Cybercriminals have set up a fake Cryptohopper trading platform to distribute different kinds of malware. The malicious payloads include information-stealing trojans, miners and clipboard hijackers. Accordingly, once the visitor opens the fake site, a malicious executable ‘Setup.exe’ gets automatically downloaded onto the system. This ‘Setup.exe’ uses the Cryptohopper logo as its icon to fool users and evade detection. However, it is actually a variant of Vidar information-stealing trojan, BleepingComputer said, in a report.
When executed, the variant of Vidar trojan downloads installs two Qulab trojans. While one Qulab trojan acts as a miner, the other acts as clipper or clipboard hijacker. Scheduled tasks are created on the victim’s system that can enable attackers to launch clipper and miner executable every minute.
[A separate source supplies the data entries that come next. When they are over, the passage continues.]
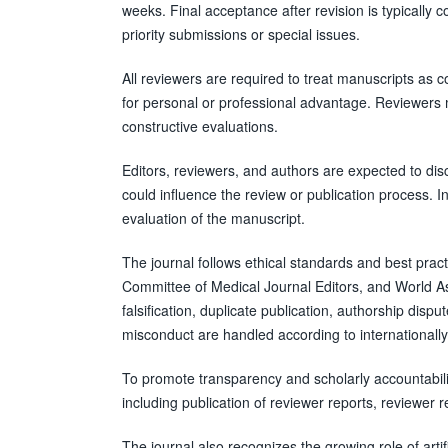
weeks. Final acceptance after revision is typically 
priority submissions or special issues.
All reviewers are required to treat manuscripts as 
for personal or professional advantage. Reviewers m
constructive evaluations.
Editors, reviewers, and authors are expected to disclo
could influence the review or publication process. Ind
evaluation of the manuscript.
The journal follows ethical standards and best pra
Committee of Medical Journal Editors, and World Ass
falsification, duplicate publication, authorship disp
misconduct are handled according to internationally
To promote transparency and scholarly accountabilit
including publication of reviewer reports, reviewer r
The journal also recognizes the growing role of artif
The executed Vidar trojan variant begins its malicious activities by collecting data from machines and compiling it under a random directory in the %ProgramData% folder. The data that are stolen by the Vidar variant includes browser cookies, browser history, saved login credentials, browser payment information, cryptocurrency wallets, text files and a screenshot of the desktop.
The collected data is then uploaded to a remote server controlled by the attackers.
The clipper-Qulab trojan is capable of copying cryptocurrency addresses. This happens when a user copies the address from the Windows clipboard and then pastes it in another application to transfer the cryptocurrency. The trojan is capable of affecting users that trade using Ethereum, Bitcoin, Bitcoin Cash, DOGE, Dash, Litecoin, Zcash, Ripple, QTUM and Bitcoin Gold.